20,000,000以上21,000,000以下の素数がいくつあるか求めよ。
※あくまで説明の為のサンプル問題になります。
簡単な実装
RubyではPrimeクラスで素数かどうかの判定ができるので、以下のように実装すれば答えは出ます。
require "prime" val = 20000000 cnt = 0 loop do cnt += 1 if Prime.prime?(val) val += 1 break if val > 21000000 end puts cnt#=>59336
効率化の検討
前述の実装で答えは出ますが、如何せん処理が重たく数十秒程度は掛かってしまいます。そこで、prime?メソッドを効率よく使うことが出来ないか調査してみることにしました。
prime?メソッドを調べてみる
https://docs.ruby-lang.org/ja/latest/class/Prime.html#I_PRIME--3F
ドキュメントに拠れば、prime?メソッドの仕様は以下の通り。
prime?(value, generator = Prime::Generator23.new) -> bool
第1引数のvalueのほかに、どうもgeneratorなるものがあります。そこで、Generator23クラスも調べてみます。
2と3と、3 より大きくて 2 でも 3 でも割り切れない全ての整数を生成します。
ある整数の素数性を疑似素数による試し割りでチェックする場合、このように低精度だが高速でメモリを消費しない疑似素数生成器が適しています。
https://docs.ruby-lang.org/ja/search/query:Prime::Generator23/#entry-0
どうやら、このクラスは疑似素数の配列を生成して、素数の判定に利用しているようです。
ちなみに、実行してみるとこんな感じの値の数列を作ってくれます。
gen = Prime::Generator23.new() 20.times do print "%d " % gen.next() end #=>2 3 5 7 11 13 17 19 23 25 29 31 35 37 41 43 47 49 53 55
試行1:Generator23のインスタンスをループ外から渡してみる
じゃ、ループ外で1回インスタンス生成して使い回せば効率良くなるんじゃね?
というわけで、以下のようなコードにしてみました。
require "prime" val = 20000000 cnt = 0 gen = Prime::Generator23.new loop do cnt += 1 if Prime.prime?(val, gen) val += 1 break if val > 21000000 end puts cnt #=>999998
prime?の中身を覗いてみる
Eclipseのデバッガを使い、実際prime?メソッドが何してるか覗いてみる。
def prime?(value, generator = Prime::Generator23.new) raise ArgumentError, "Expected a prime generator, got #{generator}" unless generator.respond_to? :each raise ArgumentError, "Expected an integer, got #{value}" unless value.respond_to?(:integer?) && value.integer? return false if value < 2 generator.each do |num| q,r = value.divmod num return true if q < num return false if r == 0 end end
このコードを覗いてみると、以下の事が分かります。
- 引数generatorはeachメソッドを実装していることが必須。
- generator.eachで得られる数を用いて素数判定をしている。
- 判定処理で得られた商が除数より小さい時処理を打ち切っている。よってeachメソッドで得られる値が昇順であることが前提。

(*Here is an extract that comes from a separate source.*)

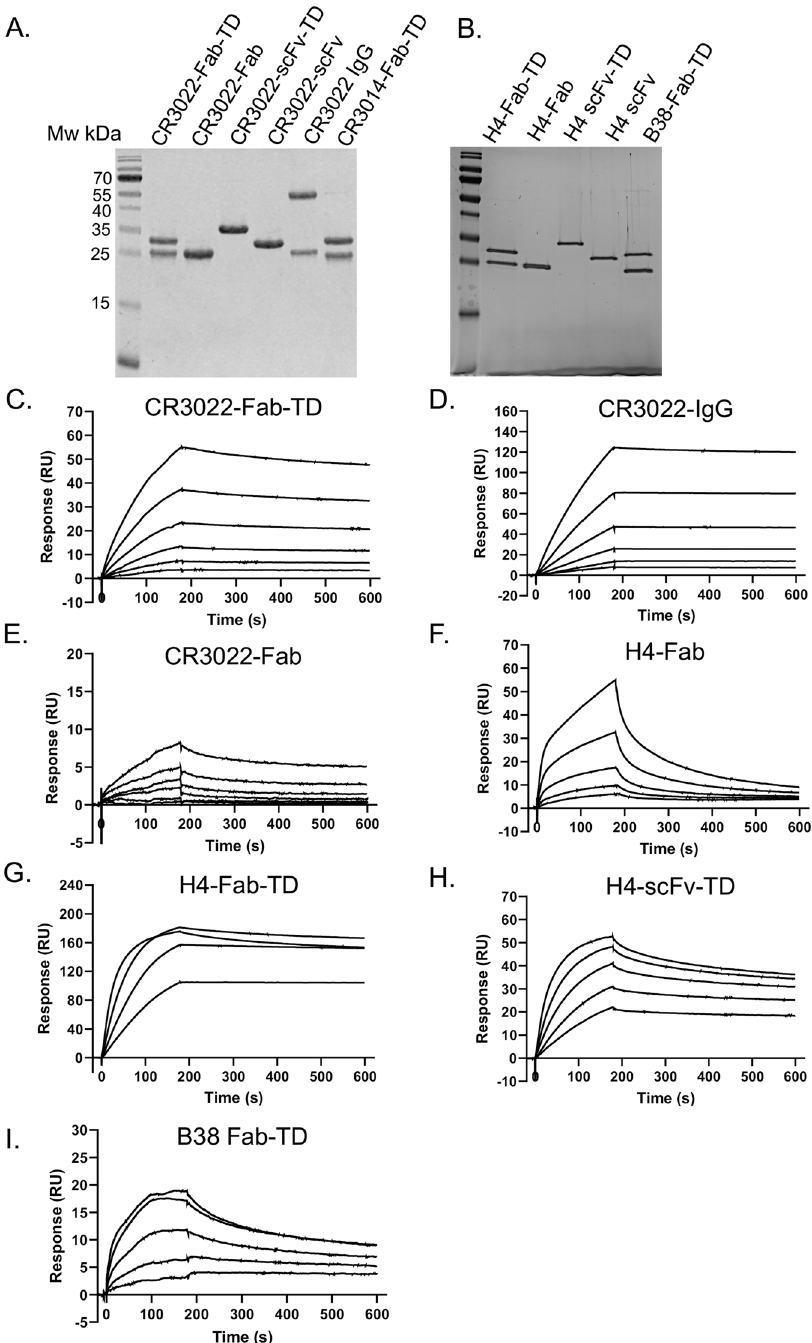
Figure 2. Characterization of anti-SARS-Cov-2 antibodies with different valencies by surface plasmon resonance. The binding potencies of the anti-SARS-Cov-2 tetrameric Quad proteins was determined using surface plasmon resonance. Purified proteins were captured using immobilized SARS-Cov-2 RBD, carried out with a Biacore T200 instrument. (A) Anti-SARS-Cov-2 antibodies were expressed by transfection and secretion from Expi293 suspension cells and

恐らく、試行1でやったgeneratorのインスタンスを1回だけ生成するやり方では、それぞれの数の素数判定をする際に内部で呼ばれるeachメソッドで得られる値が最初からではなくなるので正常な判定が出来なかったのでしょう。
試行2:素数配列を予めつくっておいて、prime?メソッドに渡す
eachメソッドを実装してれば良いらしいので、素数の配列作っておいて渡せばイケるんじゃね?
ということで以下のコードを書いてみました。なお、素数の配列は判定する値の最大値の平方根までの値があれば十分です。
require "prime" val = 20000000 cnt = 0 prime_array = Prime.each(Math.sqrt(21000000).to_i).to_a loop do cnt += 1 if Prime.prime?(val, prime_array) val += 1 break if val > 21000000 end puts cnt#=>59336
今度は、正しく判定できた様です。しかも気持ち処理速度は大分改善されたようです。
試行3:素数配列を予めつくっておいて、判定処理も自作する
しかし、元々Generatorを受け取る前提で作成されたメソッドに、(動くとはいえ)自作の配列を突っ込むのは多少気が引けます。というか、Rubyがバージョンアップした場合にこのコードが正しく動くのかどうか怪しいものです。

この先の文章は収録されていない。